In February 1942, about two months after Pearl Harbor, President Roosevelt signed Executive Order 9066. This order led the way to putting Japanese Americans in internment camps. (Internment means “imprisonment.”) Japanese Americans in Oregon went to camps, or detention centers, in Idaho or California. The camps had guard towers and barbed wire around them. They had schools, post offices, and hospitals. Everyone ate together in one large room. The people in the camp grew most of their food on the surrounding land. The last internment camp wasn’t shut down until 1946. ▶
REFLECTION
From 8,000 to 18,000 people lived in a detention center. Reflect on the thinking that led the U.S. government to build these centers. Was it reasonable?
◀ After the war, people were on the move. They moved from small towns in the countryside to large metropolises. From farms to cities. Why? Because fewer farmers were needed. Large farms were able to produce much more than before the war. This was because of machinery. New machines made irrigating the land easier. Bigger machines could plow more land. Complex machines could harvest more land. Between 1950 and 1960, many small towns shrank by about 25 percent.

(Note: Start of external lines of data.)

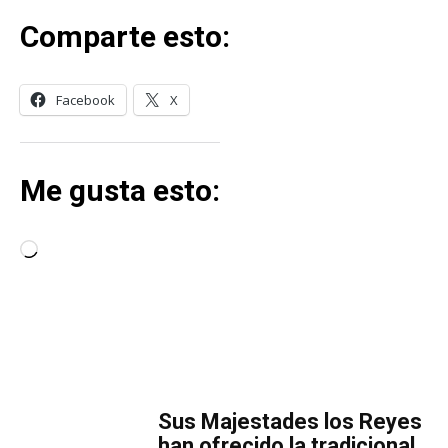
Comparte esto:
Facebook
X
Me gusta esto:
C
a
r
g
a
MÁS LECTURA
n
d
​Sus Majestades los Reyes
o
han ofrecido la tradicional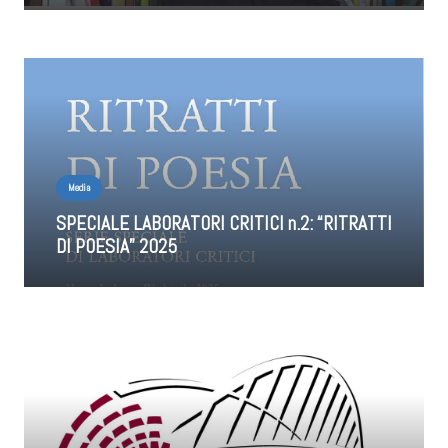
Media
SPECIALE LABORATORI CRITICI n.2: “RITRATTI
DI POESIA” 2025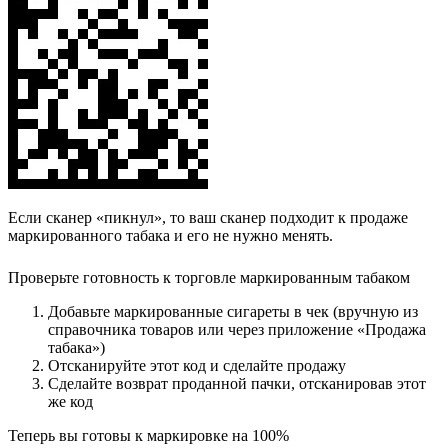
Если сканер «пикнул», то ваш сканер подходит к продаже
маркированного табака и его не нужно менять.
Проверьте готовность к торговле маркированным табаком
Добавьте маркированные сигареты в чек (вручную из
справочника товаров или через приложение «Продажа
табака»)
Отсканируйте этот код и сделайте продажу
Сделайте возврат проданной пачки, отсканировав этот
же код
Теперь вы готовы к маркировке на 100%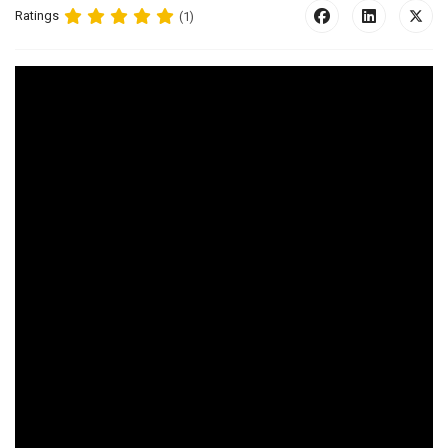
Ratings
(1)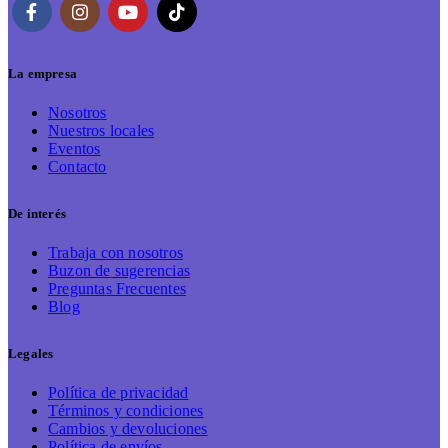
La empresa
Nosotros
Nuestros locales
Eventos
Contacto
De interés
Trabaja con nosotros
Buzon de sugerencias
Preguntas Frecuentes
Blog
Legales
Política de privacidad
Términos y condiciones
Cambios y devoluciones
Política de envíos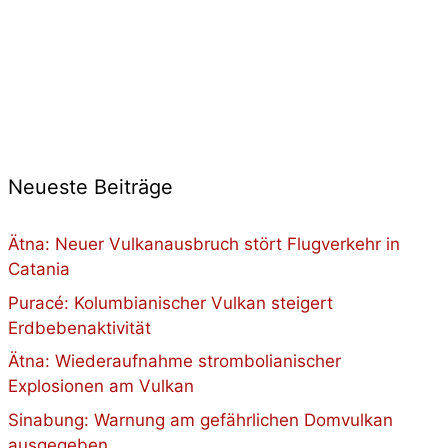
Neueste Beiträge
Ätna: Neuer Vulkanausbruch stört Flugverkehr in
Catania
Puracé: Kolumbianischer Vulkan steigert
Erdbebenaktivität
Ätna: Wiederaufnahme strombolianischer
Explosionen am Vulkan
Sinabung: Warnung am gefährlichen Domvulkan
ausgegeben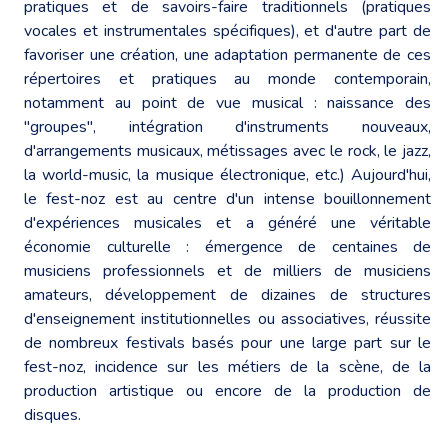
pratiques et de savoirs-faire traditionnels (pratiques
vocales et instrumentales spécifiques), et d'autre part de
favoriser une création, une adaptation permanente de ces
répertoires et pratiques au monde contemporain,
notamment au point de vue musical : naissance des
"groupes", intégration d'instruments nouveaux,
d'arrangements musicaux, métissages avec le rock, le jazz,
la world-music, la musique électronique, etc.) Aujourd'hui,
le fest-noz est au centre d'un intense bouillonnement
d'expériences musicales et a généré une véritable
économie culturelle : émergence de centaines de
musiciens professionnels et de milliers de musiciens
amateurs, développement de dizaines de structures
d'enseignement institutionnelles ou associatives, réussite
de nombreux festivals basés pour une large part sur le
fest-noz, incidence sur les métiers de la scène, de la
production artistique ou encore de la production de
disques.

There was a huge demand for cars after the war. And all those cars needed roads and highways to drive on. Oregon state government responded. Bridges were put up. Highways were built. Roads were improved. Where did many of these bridges and roads and highways lead? To the suburbs, especially the suburbs around Portland. From 1950 to 1960, the population of communities like Beaverton and Oswego jumped by more than 150 percent. ▶
Throughout the 20th century, Oregon worked to address matters of race. During that time, it reversed or changed many laws on racial exclusion. Here are some examples.
1926
The last of the exclusion laws is repealed (cancelled).
1927
Voting restrictions are lifted from African Americans and Chinese Americans.
1951
Law that bars interracial marriage is repealed.
1957
Oregon Fair Housing Act is passed.
1959
The Oregon Legislature gets behind the 15th Amendment, 90 years after it was adopted in the United States. (The 15th Amendment guarantees that the right to vote cannot be denied because of race.)
1973
Oregon gets behind the 14th Amendment for a second time. (This amendment states that all African Americans born in the United States are citizens. And it guarantees all citizens “equal protection under the law.”) This is 105 years after Oregon took back its original agreement.
2002
Law that requires removing racist language from the State Constitution is passed.